(To do)
The records that follow are to be transcribed in full, leaving out each picture.

(Records shown)
#####

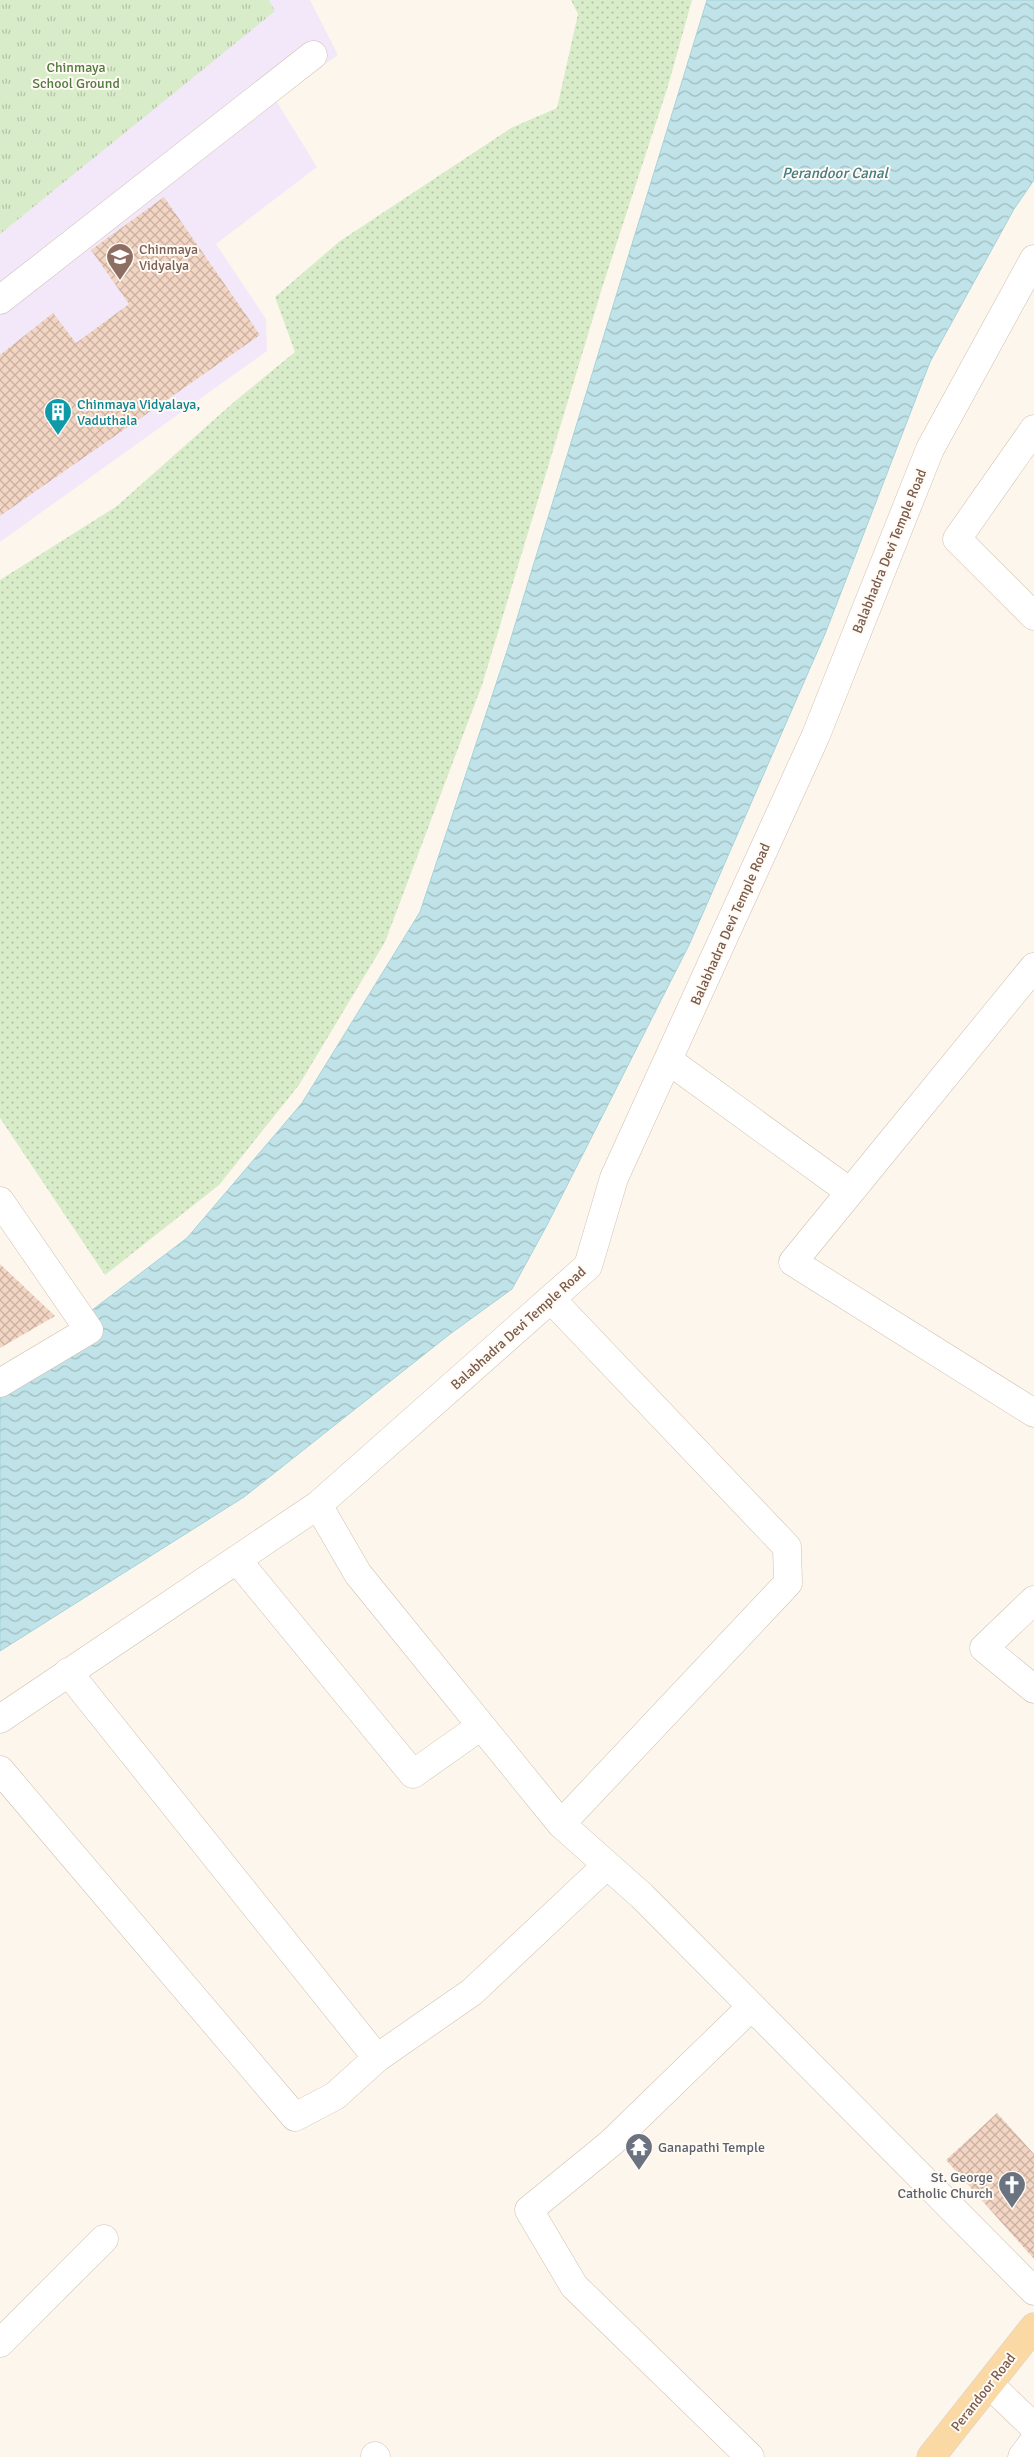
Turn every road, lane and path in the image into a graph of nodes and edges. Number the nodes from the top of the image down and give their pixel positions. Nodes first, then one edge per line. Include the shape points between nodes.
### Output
1 (313, 55) dead end
2 (1034, 259) edge
3 (0, 300) edge
4 (1034, 429) edge
5 (1034, 616) edge
6 (1034, 967) edge
7 (668, 1060) junction
8 (850, 1192) junction
9 (0, 1201) edge
10 (551, 1299) junction
11 (0, 1383) edge
12 (1034, 1413) edge
13 (318, 1505) junction
14 (238, 1561) junction
15 (1034, 1600) edge
16 (68, 1672) junction
17 (1034, 1689) edge
18 (0, 1719) edge
19 (481, 1726) junction
20 (0, 1770) edge
21 (561, 1824) junction
22 (607, 1864) junction
23 (751, 2008) junction
24 (377, 2058) junction
25 (104, 2239) dead end
26 (1034, 2291) edge
27 (1034, 2327) edge
28 (0, 2344) edge
29 (989, 2384) junction
30 (1034, 2427) edge
31 (1034, 2441) edge
32 (750, 2457) edge
33 (931, 2457) edge
34 (1022, 2457) edge

1 - 3 street
2 - 7 street, Balabhadra Devi Temple Road via 930,449 816,736
4 - 5 street via 957,539
6 - 8 street
7 - 8 street
7 - 10 street, Balabhadra Devi Temple Road via 614,1178 588,1266
8 - 12 street via 793,1262
9 - 11 street via 89,1330
10 - 13 street, Balabhadra Devi Temple Road
10 - 21 street via 787,1547 788,1583
13 - 14 street, Balabhadra Devi Temple Road
13 - 19 street via 358,1574
14 - 16 street, Balabhadra Devi Temple Road
14 - 19 street via 413,1774
15 - 17 street via 984,1648
16 - 18 street, Balabhadra Devi Temple Road
16 - 24 street
19 - 21 street
20 - 24 street via 295,2117 335,2096
21 - 22 street
22 - 23 street
22 - 24 street via 472,1992
23 - 26 street
23 - 32 street via 611,2143 529,2210 574,2286
25 - 28 street
27 - 29 main road, Perandoor Road
29 - 30 street
29 - 33 main road, Perandoor Road
31 - 34 street

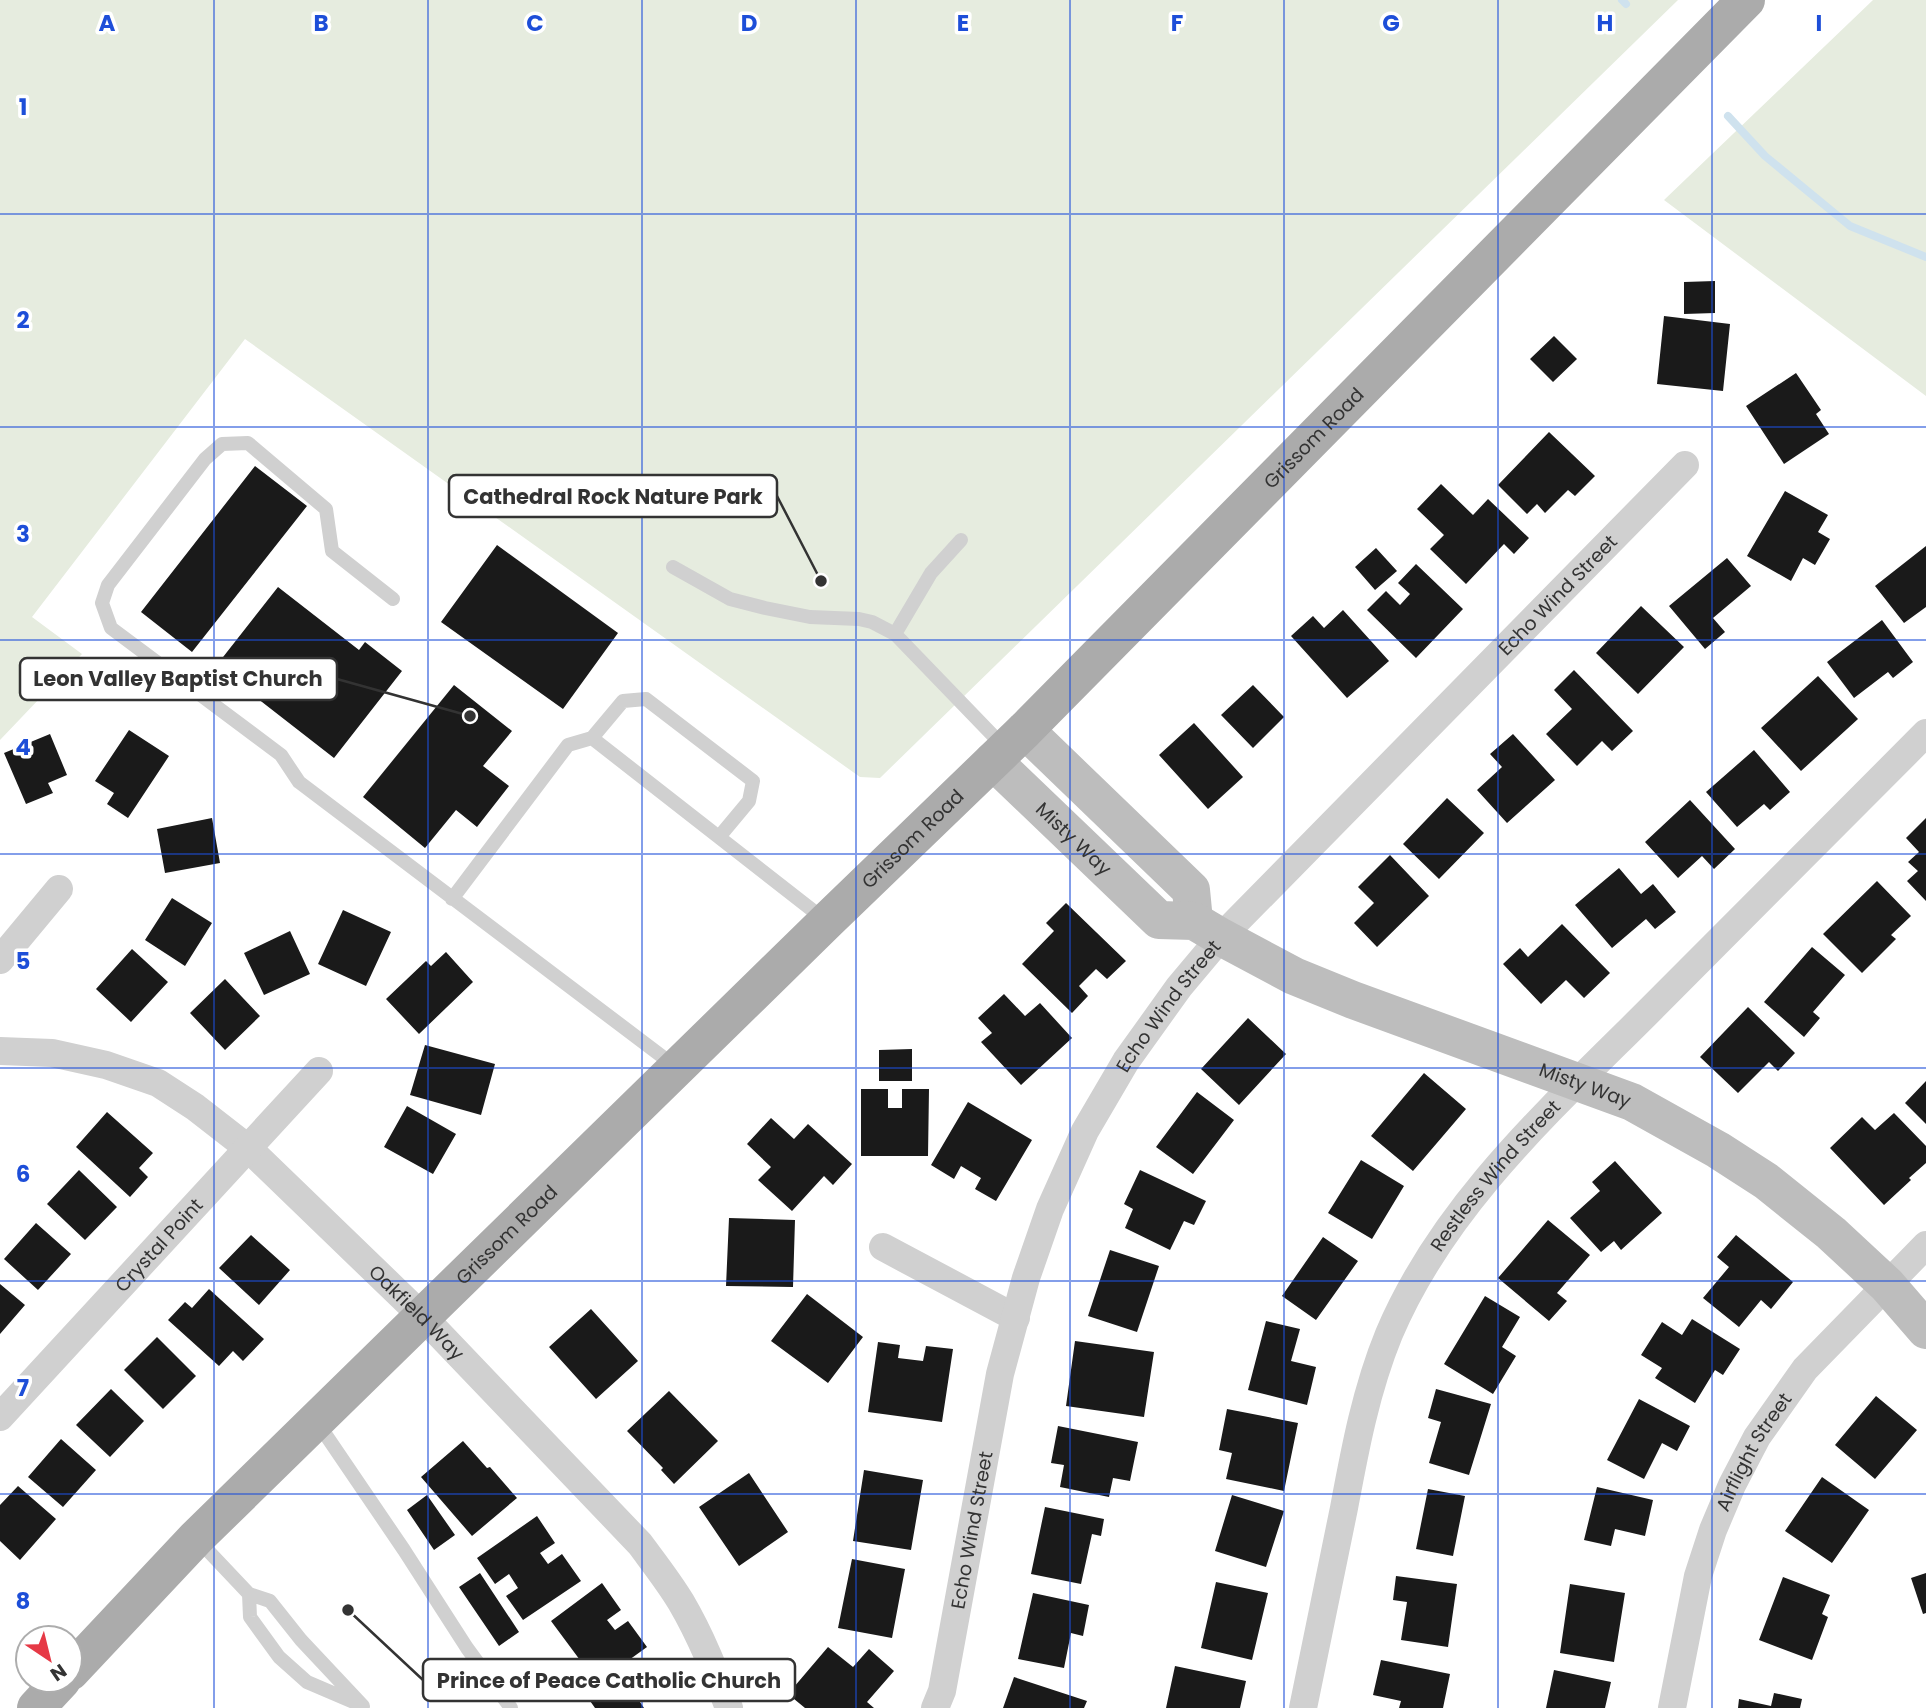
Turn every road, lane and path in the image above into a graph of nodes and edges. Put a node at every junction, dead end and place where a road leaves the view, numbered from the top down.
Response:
1 (1746, 0) edge
2 (1685, 465) dead end
3 (961, 540) dead end
4 (673, 568) dead end
5 (393, 599) dead end
6 (895, 634) junction
7 (1926, 733) edge
8 (592, 738) junction
9 (1008, 746) junction
10 (719, 837) junction
11 (59, 889) dead end
12 (452, 899) junction
13 (827, 921) junction
14 (1208, 929) junction
15 (0, 960) edge
16 (0, 1051) edge
17 (677, 1068) junction
18 (319, 1071) dead end
19 (1578, 1082) junction
20 (249, 1149) junction
21 (1926, 1245) edge
22 (883, 1247) dead end
23 (1887, 1285) junction
24 (423, 1317) junction
25 (1016, 1318) junction
26 (1926, 1330) edge
27 (0, 1417) edge
28 (316, 1421) junction
29 (196, 1538) junction
30 (249, 1594) junction
31 (84, 1657) edge
32 (49, 1694) edge
33 (36, 1708) edge
34 (511, 1708) edge
35 (729, 1708) edge
36 (936, 1708) edge
37 (1303, 1708) edge
38 (1672, 1708) edge

1 - 9 main road, Grissom Road
2 - 14 street, Echo Wind Street
3 - 6 lane
4 - 6 lane
5 - 12 lane
6 - 9 lane
7 - 19 street, Restless Wind Street
8 - 10 lane
8 - 10 lane
8 - 12 lane
9 - 13 main road, Grissom Road
9 - 14 street
10 - 13 lane
11 - 15 street
12 - 17 lane
13 - 17 main road, Grissom Road
14 - 19 street, Misty Way
14 - 25 street, Echo Wind Street
16 - 20 street, Oakfield Way
17 - 24 main road, Grissom Road
18 - 20 street, Crystal Point
19 - 23 street, Misty Way
19 - 37 street, Restless Wind Street
20 - 24 street, Oakfield Way
20 - 27 street, Crystal Point
21 - 23 street, Airflight Street
22 - 25 street
23 - 26 street, Misty Way
23 - 38 street, Airflight Street
24 - 28 main road, Grissom Road
24 - 35 street, Oakfield Way
25 - 36 street, Echo Wind Street
28 - 29 main road, Grissom Road
28 - 34 lane
29 - 30 lane
29 - 31 main road, Grissom Road
30 - 30 lane
32 - 33 main road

#####

(Reply)
Turn every road, lane and path in the image into a graph of nodes and edges. Number the nodes from the top of the image down and give their pixel positions. Nodes first, then one edge per line. Include the shape points between nodes.
### Output
1 (313, 55) dead end
2 (1034, 259) edge
3 (0, 300) edge
4 (1034, 429) edge
5 (1034, 616) edge
6 (1034, 967) edge
7 (668, 1060) junction
8 (850, 1192) junction
9 (0, 1201) edge
10 (551, 1299) junction
11 (0, 1383) edge
12 (1034, 1413) edge
13 (318, 1505) junction
14 (238, 1561) junction
15 (1034, 1600) edge
16 (68, 1672) junction
17 (1034, 1689) edge
18 (0, 1719) edge
19 (481, 1726) junction
20 (0, 1770) edge
21 (561, 1824) junction
22 (607, 1864) junction
23 (751, 2008) junction
24 (377, 2058) junction
25 (104, 2239) dead end
26 (1034, 2291) edge
27 (1034, 2327) edge
28 (0, 2344) edge
29 (989, 2384) junction
30 (1034, 2427) edge
31 (1034, 2441) edge
32 (750, 2457) edge
33 (931, 2457) edge
34 (1022, 2457) edge

1 - 3 street
2 - 7 street, Balabhadra Devi Temple Road via 930,449 816,736
4 - 5 street via 957,539
6 - 8 street
7 - 8 street
7 - 10 street, Balabhadra Devi Temple Road via 614,1178 588,1266
8 - 12 street via 793,1262
9 - 11 street via 89,1330
10 - 13 street, Balabhadra Devi Temple Road
10 - 21 street via 787,1547 788,1583
13 - 14 street, Balabhadra Devi Temple Road
13 - 19 street via 358,1574
14 - 16 street, Balabhadra Devi Temple Road
14 - 19 street via 413,1774
15 - 17 street via 984,1648
16 - 18 street, Balabhadra Devi Temple Road
16 - 24 street
19 - 21 street
20 - 24 street via 295,2117 335,2096
21 - 22 street
22 - 23 street
22 - 24 street via 472,1992
23 - 26 street
23 - 32 street via 611,2143 529,2210 574,2286
25 - 28 street
27 - 29 main road, Perandoor Road
29 - 30 street
29 - 33 main road, Perandoor Road
31 - 34 street

Turn every road, lane and path in the image above into a graph of nodes and edges. Put a node at every junction, dead end and place where a road leaves the view, numbered from the top down.
Response:
1 (1746, 0) edge
2 (1685, 465) dead end
3 (961, 540) dead end
4 (673, 568) dead end
5 (393, 599) dead end
6 (895, 634) junction
7 (1926, 733) edge
8 (592, 738) junction
9 (1008, 746) junction
10 (719, 837) junction
11 (59, 889) dead end
12 (452, 899) junction
13 (827, 921) junction
14 (1208, 929) junction
15 (0, 960) edge
16 (0, 1051) edge
17 (677, 1068) junction
18 (319, 1071) dead end
19 (1578, 1082) junction
20 (249, 1149) junction
21 (1926, 1245) edge
22 (883, 1247) dead end
23 (1887, 1285) junction
24 (423, 1317) junction
25 (1016, 1318) junction
26 (1926, 1330) edge
27 (0, 1417) edge
28 (316, 1421) junction
29 (196, 1538) junction
30 (249, 1594) junction
31 (84, 1657) edge
32 (49, 1694) edge
33 (36, 1708) edge
34 (511, 1708) edge
35 (729, 1708) edge
36 (936, 1708) edge
37 (1303, 1708) edge
38 (1672, 1708) edge

1 - 9 main road, Grissom Road
2 - 14 street, Echo Wind Street
3 - 6 lane
4 - 6 lane
5 - 12 lane
6 - 9 lane
7 - 19 street, Restless Wind Street
8 - 10 lane
8 - 10 lane
8 - 12 lane
9 - 13 main road, Grissom Road
9 - 14 street
10 - 13 lane
11 - 15 street
12 - 17 lane
13 - 17 main road, Grissom Road
14 - 19 street, Misty Way
14 - 25 street, Echo Wind Street
16 - 20 street, Oakfield Way
17 - 24 main road, Grissom Road
18 - 20 street, Crystal Point
19 - 23 street, Misty Way
19 - 37 street, Restless Wind Street
20 - 24 street, Oakfield Way
20 - 27 street, Crystal Point
21 - 23 street, Airflight Street
22 - 25 street
23 - 26 street, Misty Way
23 - 38 street, Airflight Street
24 - 28 main road, Grissom Road
24 - 35 street, Oakfield Way
25 - 36 street, Echo Wind Street
28 - 29 main road, Grissom Road
28 - 34 lane
29 - 30 lane
29 - 31 main road, Grissom Road
30 - 30 lane
32 - 33 main road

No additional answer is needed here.